Nachalne reklamy skierowane bezpośrednio do dzieci, kuszenie klientów towarami o bardzo niskiej cenie czy fałszywe zapewnienia o tym, że towar albo usługa są darmowe - to wszystko ma zniknąć wraz z wejściem w życie unijnej dyrektywy z 2005 roku.
Polska jest jednym z 13 krajów, które od środy zmieniły prawo krajowe dostosowując je do wymogów dyrektywy. 14 pozostałych krajów UE czeka postępowanie za niewdrożenie unijnych przepisów.
Uczciwa reklama... nareszcie
Wraz z wejściem w życie nowych przepisów, bezpośrednie nakłanianie dzieci do zakupu jest zabronione we wszystkich masowych środkach przekazu, od telewizji do internetu. Zakazane będzie też mówienie o "darmowych" ofertach, jeśli coś trzeba za nie płacić oraz reklamowanie taniego towaru, którego praktycznie nie sposób kupić. Nie wolno też już informować niezgodnie z prawdą, że dany towar jest dostępny jedynie przez ograniczony czas, by "zmobilizować" do zakupów.
Podobnie zakazane są reklamy niezgodnie z prawdą zapewniające o leczniczych właściwościach produktów: od leczących alergie herbatek, poprzez specyfiki na wypadanie włosów, po odchudzające kapsułki wątpliwego pochodzenia.

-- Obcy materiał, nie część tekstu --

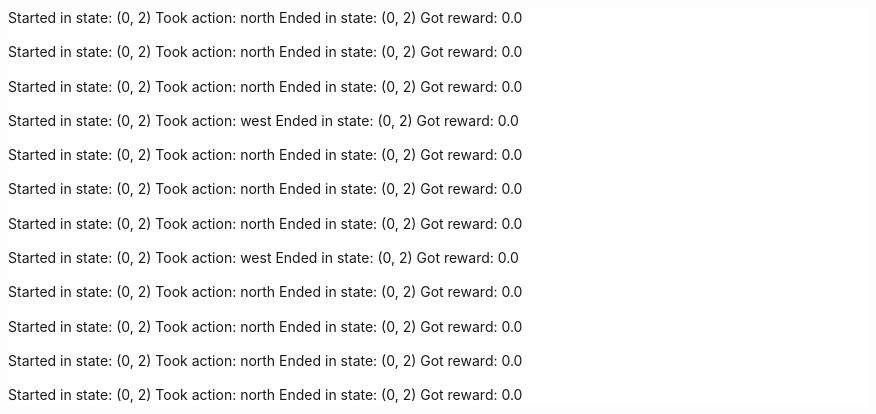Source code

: Started in state: (0, 2)
Took action: north
Ended in state: (0, 2)
Got reward: 0.0

Started in state: (0, 2)
Took action: north
Ended in state: (0, 2)
Got reward: 0.0

Started in state: (0, 2)
Took action: north
Ended in state: (0, 2)
Got reward: 0.0

Started in state: (0, 2)
Took action: west
Ended in state: (0, 2)
Got reward: 0.0

Started in state: (0, 2)
Took action: north
Ended in state: (0, 2)
Got reward: 0.0

Started in state: (0, 2)
Took action: north
Ended in state: (0, 2)
Got reward: 0.0

Started in state: (0, 2)
Took action: north
Ended in state: (0, 2)
Got reward: 0.0

Started in state: (0, 2)
Took action: west
Ended in state: (0, 2)
Got reward: 0.0

Started in state: (0, 2)
Took action: north
Ended in state: (0, 2)
Got reward: 0.0

Started in state: (0, 2)
Took action: north
Ended in state: (0, 2)
Got reward: 0.0

Started in state: (0, 2)
Took action: north
Ended in state: (0, 2)
Got reward: 0.0

Started in state: (0, 2)
Took action: north
Ended in state: (0, 2)
Got reward: 0.0
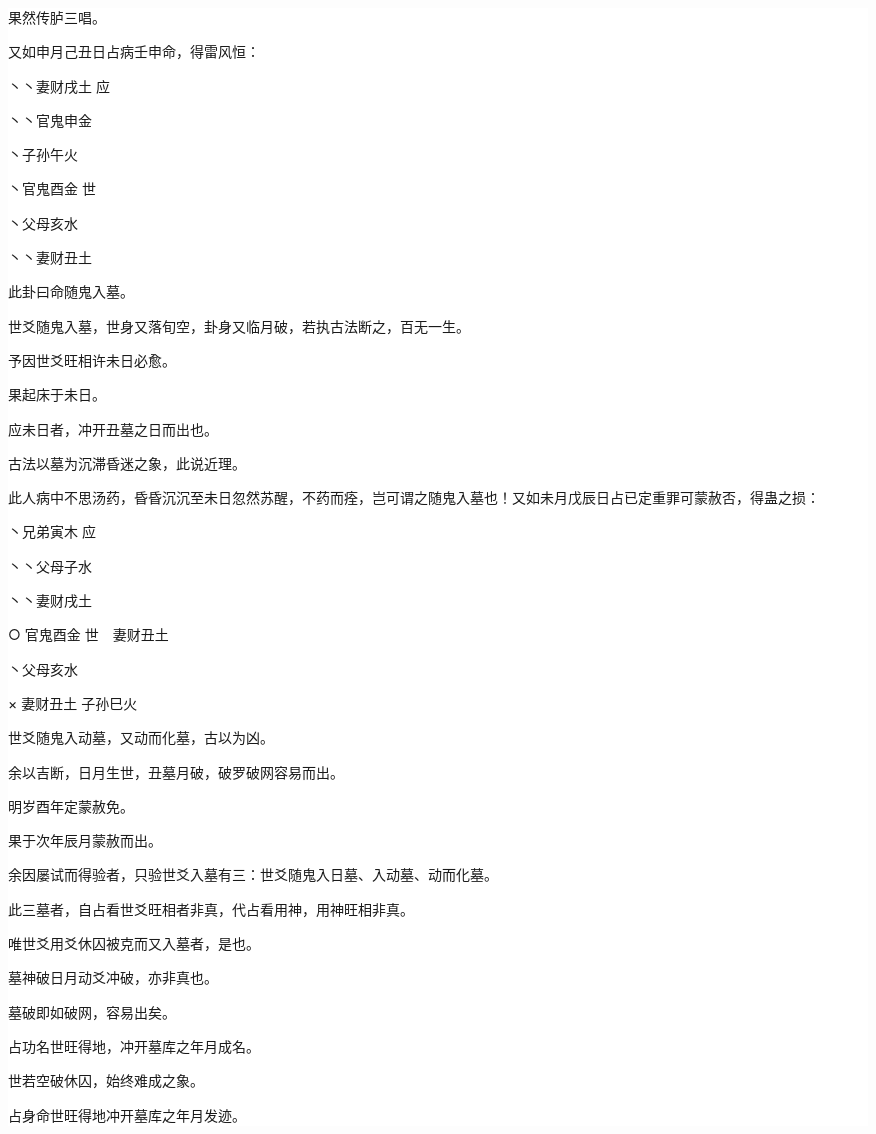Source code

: 果然传胪三唱。

又如申月己丑日占病壬申命，得雷风恒：

丶丶妻财戌土 应

丶丶官鬼申金

丶子孙午火

丶官鬼酉金 世

丶父母亥水

丶丶妻财丑土

此卦曰命随鬼入墓。

世爻随鬼入墓，世身又落旬空，卦身又临月破，若执古法断之，百无一生。

予因世爻旺相许未日必愈。

果起床于未日。

应未日者，冲开丑墓之日而出也。

古法以墓为沉滞昏迷之象，此说近理。

此人病中不思汤药，昏昏沉沉至未日忽然苏醒，不药而痊，岂可谓之随鬼入墓也！又如未月戊辰日占已定重罪可蒙赦否，得蛊之损：

丶兄弟寅木 应

丶丶父母子水

丶丶妻财戌土

○ 官鬼酉金 世　妻财丑土

丶父母亥水

× 妻财丑土 子孙巳火

世爻随鬼入动墓，又动而化墓，古以为凶。

余以吉断，日月生世，丑墓月破，破罗破网容易而出。

明岁酉年定蒙赦免。

果于次年辰月蒙赦而出。

余因屡试而得验者，只验世爻入墓有三：世爻随鬼入日墓、入动墓、动而化墓。

此三墓者，自占看世爻旺相者非真，代占看用神，用神旺相非真。

唯世爻用爻休囚被克而又入墓者，是也。

墓神破日月动爻冲破，亦非真也。

墓破即如破网，容易出矣。

占功名世旺得地，冲开墓库之年月成名。

世若空破休囚，始终难成之象。

占身命世旺得地冲开墓库之年月发迹。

Niezgodne z unijnym prawem są też płatne artykuły sponsorowane, które nie są wyraźnie oznaczone, czy wabienie klientów fałszywymi "nagrodami", których nie ma, albo za które trzeba płacić.
Świąteczny oręż europejskiego konsumenta
Komisarz ds. ochrony konsumentów Meglena Kuneva jest zadowolona, że nowa dyrektywa o nieuczciwych praktykach handlowych wchodzi w życie dwa tygodnie przed Bożym Narodzeniem, czyli w czasie przedświątecznej gorączki zakupowej. - Na europejskim jednolitym rynku nie może być miejsca dla przedsiębiorców, którzy wprowadzają w błąd, szczególnie w okresie świątecznym, w którym dokonuje się najwięcej zakupów w roku. Dlatego Europa przejmuje inicjatywę; są to jedne z najostrzejszych na świecie przepisów w dziedzinie wprowadzania w błąd i sprzedaży pod presją - powiedziała Kunewa.